Within services, the majority of trade, transportation and hospitality remains closed, while financial, IT and government services remain partially operational. Even in the power sector, which is permitted to operate, significant reduction in demand owing to lockdown is having an adverse impact.
The chance of a significant revival in investment activity is unlikely since capacity utilization levels may remain suboptimal. Consumption demand is also not likely to pick up noticeably since people’s incomes have been impacted.
On the external front, as economies across the globe continue to struggle with the pandemic, global trade may decline by 13 to 32 per cent in 2020, as estimated by the World Trade Organisation.
In a paper titled ‘A plan for economic recovery’, CII has laid out its growth expectation under three scenarios.
In the baseline scenario, GDP is expected to grow at just 0.6 per cent on an annual basis as economic activity is expected to remain constrained due to continuing restrictions on the free movement of goods and people beyond the lockdown period. This will lead to disruption in supply chains, slow pick-up in investment activity, labour shortages in the short-run and muted consumption demand on account of reduced household incomes.
In the optimistic scenario, which envisages a faster pick-up post the lockdown period, GDP is forecasted to register a growth of 1.5 per cent in the best case.

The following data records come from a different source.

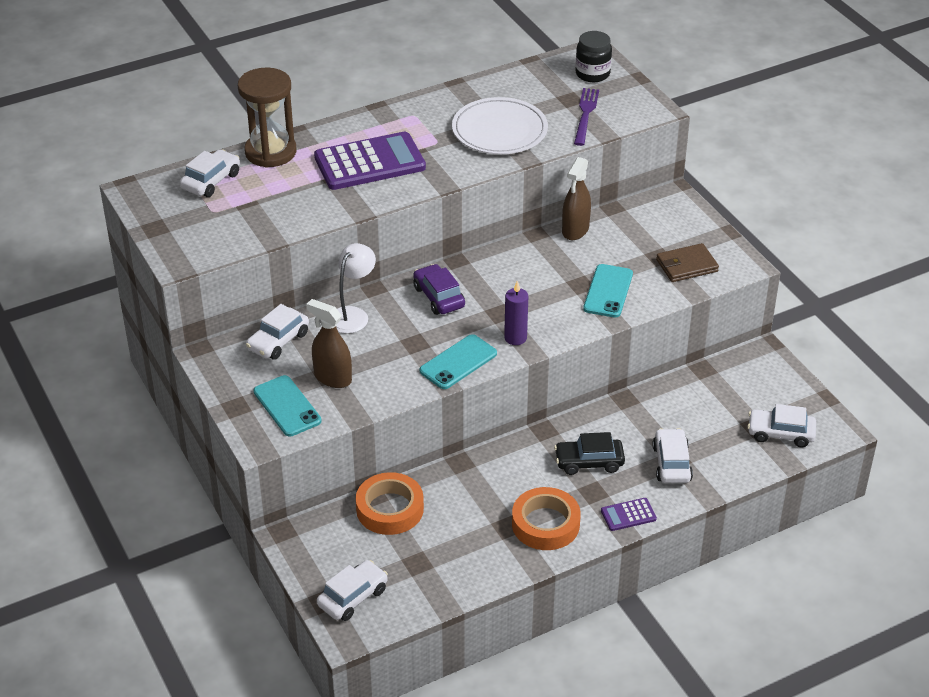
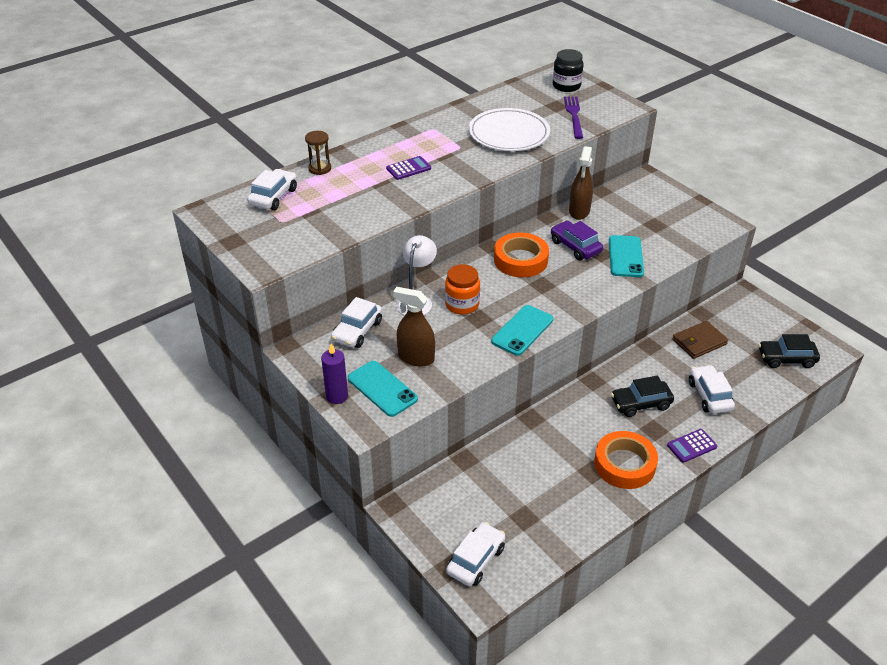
camera: 10 degrees left, 0 degrees up
(270, 152) = (320, 168): brown hourglass -> brown hourglass, size x0.50
(369, 162) = (408, 168): purple calculator -> purple calculator, size x0.45
(390, 509) = (483, 469): orange tape -> orange tape (520, 260)
(401, 325) = (462, 304): none -> orange jar
(439, 297) = (486, 277): purple car -> purple car (575, 246)
(515, 338) = (563, 304): purple candle -> purple candle (337, 396)
(686, 265) = (680, 229): brown wallet -> brown wallet (699, 342)
(780, 433) = (786, 359): white car -> black car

Source: CII Research estimates
But if there is a more prolonged outbreak, where the restrictions in existing hot-spot regions get extended, while new regions are identified as ‘hot-spots’ leading to intermittent stop and start in economic activity, GDP is likely to decline by -0.9 per cent.
CII has suggested urgent fiscal interventions to tackle the situation, and recommended cash transfers amounting to Rs 2 lakh crore to JAM account holders, in addition to the Rs 1.7 lakh stimulus already announced.
CII has also suggested additional working capital limits to be provided by banks, equivalent to April-June wage bill of the borrowers, backed by a Government guarantee, at 4-5% interest.
In addition, the CII paper has suggested the creation of a fund or SPV with a corpus of Rs 1.5 lakh crore which will subscribe to NCDs/Bonds of corporates rated A and above. The fund can be seeded by the Government contributing a corpus of Rs 10,000-20,000 crore, with further investments from banks and financial institutions such as LIC, PFC, EPF, NIIF, IIFCL et al. This will limit Government exposure while providing adequate liquidity to industry.
For MSMEs, CII has suggested a credit protection scheme whereby 75-80% of the loan should be guaranteed by RBI, i.e. if the borrower defaults, RBI should buy the loan and repay the bank upto 75-80% of the loan, so the risk to the lender is limited. SIDBI could provide the guarantee for loans to industry and trade while NABARD could provide the guarantee for loans to agro-processing sectors.
With these measures in place, it is hoped that decline in the GDP growth rate would be contained.